To stand or not to stand? Reply

By Nicole Taylor – Copy Editor

NFL player Colin Kaepernick, backup quarterback for the San Francisco 49ers, recently started a trend, and not the kind of trend you see from designers. Kaepernick has been sitting or kneeling during the National Anthem to protest police brutality and the oppression of minorites in America. Shattering stereotypes and minority issues is my middle name, but when you show disrespect to your country, that is where I have an issue. 

The National Anthem is an ode to America – thanking our country and its people for sacrificing, protecting, and caring. Standing for the National Anthem is equal to giving a standing ovation to a phenomenal performance. Has America not done phenomenal things that demand our respect?

Even U.S. Code has a specific guideline for conduct during the playing of the National Anthem. In the code it specifically states “all other persons present should face the flag and stand at attention with their right hand over the heart.”

We get it. Ultimately, Kaepernick is trying to send a message, but there are much better ways to do so than disrespecting your country. Maybe start a project that the youth can be involved in or use the millions you make throwing footballs to start a campaign. As a professional athlete and role model to young people, there is a level of expectation when it comes to being professional. People are watching.

Recreational teams, premiere leagues, high school and college athletes stand for the National Anthem. They also watch professional sports and admire professional athletes. Kaepernick, along with other NFL players following this trend, has influenced all levels of sports to make the decision: sit or stand.

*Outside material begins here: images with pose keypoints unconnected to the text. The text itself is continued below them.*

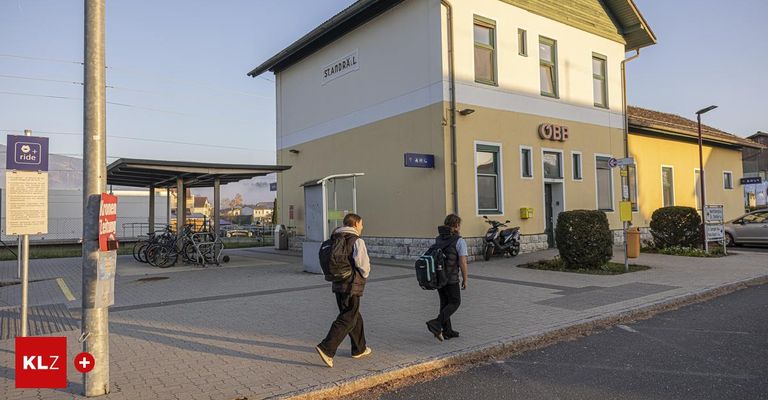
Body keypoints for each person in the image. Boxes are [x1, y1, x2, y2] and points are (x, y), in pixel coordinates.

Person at [316, 213, 372, 367]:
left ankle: (359, 348)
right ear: (356, 223)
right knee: (348, 317)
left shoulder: (334, 239)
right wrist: (364, 275)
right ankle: (327, 348)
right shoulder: (356, 240)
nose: (362, 227)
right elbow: (363, 265)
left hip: (338, 283)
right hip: (352, 285)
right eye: (361, 224)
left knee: (354, 315)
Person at [426, 214, 469, 341]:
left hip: (439, 276)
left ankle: (447, 331)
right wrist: (465, 279)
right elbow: (462, 262)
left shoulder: (439, 239)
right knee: (455, 302)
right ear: (456, 226)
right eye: (459, 225)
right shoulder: (459, 240)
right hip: (451, 278)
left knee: (445, 303)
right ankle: (436, 323)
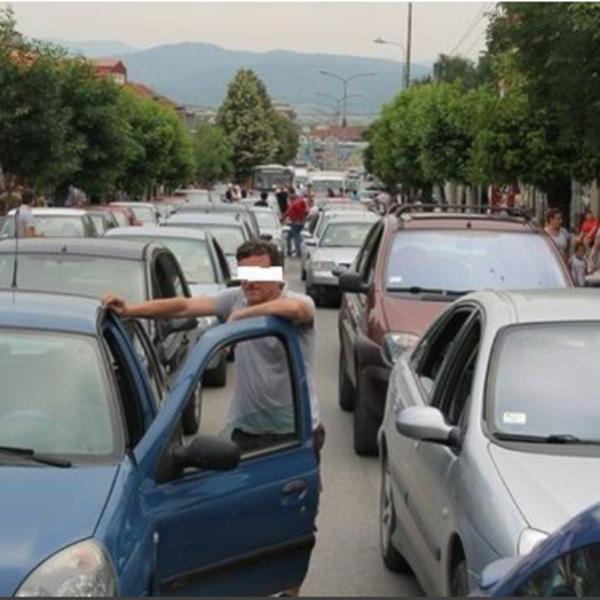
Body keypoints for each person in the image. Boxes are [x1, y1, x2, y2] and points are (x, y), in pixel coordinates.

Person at [101, 239, 324, 458]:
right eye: (245, 274)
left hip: (295, 430)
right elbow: (184, 306)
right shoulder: (236, 298)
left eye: (259, 274)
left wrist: (241, 315)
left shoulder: (297, 302)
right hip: (246, 428)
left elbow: (297, 310)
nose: (250, 282)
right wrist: (129, 309)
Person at [283, 190, 308, 258]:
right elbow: (306, 212)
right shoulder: (302, 202)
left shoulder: (294, 204)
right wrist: (303, 218)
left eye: (289, 200)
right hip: (301, 222)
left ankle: (297, 253)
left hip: (295, 223)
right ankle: (291, 252)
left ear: (292, 199)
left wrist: (282, 217)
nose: (289, 201)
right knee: (292, 236)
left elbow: (287, 212)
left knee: (295, 238)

Lasell has several athletic teams and at every sporting event the National Anthem is played. Our athletes stand, always. We show respect to our country before competition like we should. At Lasell, athletes who have any problem surrounding minorities or any social issue, can voice it. That is what we do best at Lasell. We are not voiceless nor are we passive aggressive. Instead of a million dollar salary, we have pride and a sound understanding of respect.

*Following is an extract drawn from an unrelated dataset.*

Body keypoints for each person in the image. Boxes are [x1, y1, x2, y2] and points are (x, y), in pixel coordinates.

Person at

American political commentator, Robert Reich said it best. “Real patriotism isn’t cheap. It requires taking on a fair share of the burdens of keeping America going.” No, America is not perfect, but at least we recognize the various issues that are happening. Kaepernick recognized an issue: oppression. He clearly has strong beliefs and values, yet the only solution he could think of was to sit during the National Anthem?

Not to be facetious, but there is a saying that goes, “stand for what you believe in.”